= Robert D. Abrahams =

Jewish-American lawyer, poet, and writer

Robert David Abrahams (September 21, 1905 – February 15, 1998) was a Jewish-American lawyer, poet, and writer.

== Early life and education ==
He was born in Philadelphia and graduated from the Dickinson School of Law at the age of 19.

== Career ==
Abrahams served on the Sesquicentennial Exposition board in 1926 and became assistant solicitor for the City of Philadelphia in 1927. He established the Philadelphia Neighborhood Law Office Plan in 1939.
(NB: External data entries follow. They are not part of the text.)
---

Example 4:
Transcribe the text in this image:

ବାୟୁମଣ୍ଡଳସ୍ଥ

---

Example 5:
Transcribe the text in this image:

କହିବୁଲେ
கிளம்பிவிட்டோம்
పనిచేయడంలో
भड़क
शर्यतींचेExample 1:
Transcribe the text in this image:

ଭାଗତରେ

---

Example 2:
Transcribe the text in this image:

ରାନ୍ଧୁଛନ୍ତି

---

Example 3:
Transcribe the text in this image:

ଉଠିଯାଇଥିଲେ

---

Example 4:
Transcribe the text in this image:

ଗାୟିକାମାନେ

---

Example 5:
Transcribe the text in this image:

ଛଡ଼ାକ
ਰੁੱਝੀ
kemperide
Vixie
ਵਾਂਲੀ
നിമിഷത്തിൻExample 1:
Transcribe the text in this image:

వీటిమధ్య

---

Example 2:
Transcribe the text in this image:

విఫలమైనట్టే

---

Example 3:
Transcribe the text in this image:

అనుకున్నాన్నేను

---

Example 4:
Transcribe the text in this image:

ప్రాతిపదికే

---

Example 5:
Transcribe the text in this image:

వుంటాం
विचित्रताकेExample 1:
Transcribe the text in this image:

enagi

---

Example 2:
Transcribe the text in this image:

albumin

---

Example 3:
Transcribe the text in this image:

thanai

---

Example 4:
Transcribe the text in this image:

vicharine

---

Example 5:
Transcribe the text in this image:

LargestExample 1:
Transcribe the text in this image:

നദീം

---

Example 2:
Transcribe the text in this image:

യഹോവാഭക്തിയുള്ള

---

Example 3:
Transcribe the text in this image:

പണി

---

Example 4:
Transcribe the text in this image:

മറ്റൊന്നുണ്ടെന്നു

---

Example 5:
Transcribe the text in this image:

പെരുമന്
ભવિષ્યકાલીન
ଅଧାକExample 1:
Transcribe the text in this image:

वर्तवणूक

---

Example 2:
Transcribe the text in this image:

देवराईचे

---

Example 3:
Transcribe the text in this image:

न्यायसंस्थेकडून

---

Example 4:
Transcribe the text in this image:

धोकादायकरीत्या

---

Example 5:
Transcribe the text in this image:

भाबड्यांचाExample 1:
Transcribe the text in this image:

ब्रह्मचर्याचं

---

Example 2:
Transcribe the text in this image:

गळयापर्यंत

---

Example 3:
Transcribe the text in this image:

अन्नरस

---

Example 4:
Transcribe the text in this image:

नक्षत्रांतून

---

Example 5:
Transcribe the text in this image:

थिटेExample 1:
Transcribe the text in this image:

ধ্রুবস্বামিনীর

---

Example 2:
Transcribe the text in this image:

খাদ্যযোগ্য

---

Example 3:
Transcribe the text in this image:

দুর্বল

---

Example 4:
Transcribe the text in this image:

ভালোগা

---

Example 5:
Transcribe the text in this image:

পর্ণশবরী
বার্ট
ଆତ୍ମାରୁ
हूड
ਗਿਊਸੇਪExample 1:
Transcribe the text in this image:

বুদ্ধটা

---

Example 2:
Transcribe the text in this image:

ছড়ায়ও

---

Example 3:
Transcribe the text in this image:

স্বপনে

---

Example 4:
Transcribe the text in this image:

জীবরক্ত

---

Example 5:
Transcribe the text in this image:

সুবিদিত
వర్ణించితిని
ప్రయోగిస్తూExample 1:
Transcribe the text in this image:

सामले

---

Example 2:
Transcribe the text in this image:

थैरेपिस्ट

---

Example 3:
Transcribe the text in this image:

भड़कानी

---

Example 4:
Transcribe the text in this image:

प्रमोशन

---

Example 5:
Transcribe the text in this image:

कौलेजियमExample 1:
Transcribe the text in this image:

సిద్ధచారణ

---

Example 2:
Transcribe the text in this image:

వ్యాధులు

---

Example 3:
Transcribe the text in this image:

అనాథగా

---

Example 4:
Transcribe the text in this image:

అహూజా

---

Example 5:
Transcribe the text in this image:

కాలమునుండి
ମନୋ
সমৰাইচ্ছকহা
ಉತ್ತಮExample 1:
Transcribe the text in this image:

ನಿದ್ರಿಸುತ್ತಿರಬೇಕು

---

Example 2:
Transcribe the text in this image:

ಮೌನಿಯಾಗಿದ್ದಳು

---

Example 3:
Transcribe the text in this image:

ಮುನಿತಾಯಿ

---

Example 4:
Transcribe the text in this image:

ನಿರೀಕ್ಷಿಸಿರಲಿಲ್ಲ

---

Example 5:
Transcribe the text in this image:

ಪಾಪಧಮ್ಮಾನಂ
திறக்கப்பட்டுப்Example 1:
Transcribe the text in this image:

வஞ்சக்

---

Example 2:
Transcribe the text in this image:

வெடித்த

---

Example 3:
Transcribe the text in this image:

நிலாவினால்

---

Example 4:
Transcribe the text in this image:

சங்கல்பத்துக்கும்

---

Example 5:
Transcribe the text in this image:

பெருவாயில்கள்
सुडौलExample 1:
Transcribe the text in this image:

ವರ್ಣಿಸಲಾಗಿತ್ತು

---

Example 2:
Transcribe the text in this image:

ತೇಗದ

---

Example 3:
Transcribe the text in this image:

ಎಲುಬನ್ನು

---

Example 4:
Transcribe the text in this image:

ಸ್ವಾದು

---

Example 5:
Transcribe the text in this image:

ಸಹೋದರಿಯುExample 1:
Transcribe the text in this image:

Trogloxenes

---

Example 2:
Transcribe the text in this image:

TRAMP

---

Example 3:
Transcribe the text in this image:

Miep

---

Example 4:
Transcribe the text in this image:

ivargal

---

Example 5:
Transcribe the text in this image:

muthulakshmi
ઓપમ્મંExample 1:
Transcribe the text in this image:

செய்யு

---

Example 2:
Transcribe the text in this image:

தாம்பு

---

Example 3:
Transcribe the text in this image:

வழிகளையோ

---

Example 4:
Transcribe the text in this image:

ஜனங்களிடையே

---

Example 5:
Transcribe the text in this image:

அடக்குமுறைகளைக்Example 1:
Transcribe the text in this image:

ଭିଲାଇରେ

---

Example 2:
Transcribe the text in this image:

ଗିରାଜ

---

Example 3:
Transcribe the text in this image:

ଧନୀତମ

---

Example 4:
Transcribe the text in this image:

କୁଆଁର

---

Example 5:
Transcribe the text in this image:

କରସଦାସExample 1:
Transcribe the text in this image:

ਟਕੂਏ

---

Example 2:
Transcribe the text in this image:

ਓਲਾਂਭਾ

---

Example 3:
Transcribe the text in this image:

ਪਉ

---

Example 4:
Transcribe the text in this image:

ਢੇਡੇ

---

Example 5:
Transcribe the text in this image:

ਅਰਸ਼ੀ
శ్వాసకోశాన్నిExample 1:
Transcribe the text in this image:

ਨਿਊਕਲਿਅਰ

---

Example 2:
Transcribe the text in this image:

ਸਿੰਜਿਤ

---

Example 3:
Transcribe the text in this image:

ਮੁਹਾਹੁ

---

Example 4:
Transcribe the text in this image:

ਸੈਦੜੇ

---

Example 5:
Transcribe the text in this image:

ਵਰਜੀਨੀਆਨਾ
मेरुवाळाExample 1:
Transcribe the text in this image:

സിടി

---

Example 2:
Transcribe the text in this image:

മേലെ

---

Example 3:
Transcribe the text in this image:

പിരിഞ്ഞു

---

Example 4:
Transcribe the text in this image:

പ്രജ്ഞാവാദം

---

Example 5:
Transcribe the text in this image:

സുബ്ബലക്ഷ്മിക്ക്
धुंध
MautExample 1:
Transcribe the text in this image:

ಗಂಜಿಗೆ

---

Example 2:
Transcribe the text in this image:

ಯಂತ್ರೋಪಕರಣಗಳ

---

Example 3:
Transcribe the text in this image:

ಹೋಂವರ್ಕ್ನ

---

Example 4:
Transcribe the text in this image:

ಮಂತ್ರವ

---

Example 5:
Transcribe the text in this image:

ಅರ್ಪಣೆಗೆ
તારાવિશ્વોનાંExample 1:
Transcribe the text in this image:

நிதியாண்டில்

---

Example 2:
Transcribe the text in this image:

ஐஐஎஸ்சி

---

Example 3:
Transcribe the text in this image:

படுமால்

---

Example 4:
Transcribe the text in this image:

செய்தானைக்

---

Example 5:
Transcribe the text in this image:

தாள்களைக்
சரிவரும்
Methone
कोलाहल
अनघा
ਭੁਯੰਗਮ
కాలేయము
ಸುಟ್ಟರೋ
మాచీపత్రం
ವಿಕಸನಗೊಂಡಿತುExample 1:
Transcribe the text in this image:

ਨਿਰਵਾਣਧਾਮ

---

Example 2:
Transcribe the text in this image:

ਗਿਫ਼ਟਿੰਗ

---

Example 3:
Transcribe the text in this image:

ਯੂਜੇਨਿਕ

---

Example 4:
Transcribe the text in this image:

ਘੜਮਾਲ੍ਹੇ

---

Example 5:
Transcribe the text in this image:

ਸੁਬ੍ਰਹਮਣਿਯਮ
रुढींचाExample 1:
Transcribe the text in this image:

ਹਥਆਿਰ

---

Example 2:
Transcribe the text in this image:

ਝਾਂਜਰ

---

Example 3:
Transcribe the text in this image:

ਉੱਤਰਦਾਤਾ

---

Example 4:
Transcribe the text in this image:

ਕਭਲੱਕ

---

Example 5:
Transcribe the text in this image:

Abrahams was President of the Pennsylvania Prison Society and served as consul for the Dominican Republic from 1931 to 1963. He also taught at Temple University.

== Publications ==
Abrahams wrote poems for The Saturday Evening Post and published three volumes of poetry: Come Forward (1928), The Pot-Bellied Gods (1932) and Three Dozen (1945). He also published a collection of short stories (New Tavern Tales, 1930) and several biographies about prominent Jews: Mr. Benjamin's Sword (1948) about Judah P. Benjamin, The Commodore (1954) about Uriah P. Levy, The Uncommon Soldier (1959) about Alfred Mordecai, and Sound of Bow Bells (1962) about Sir David Salomons.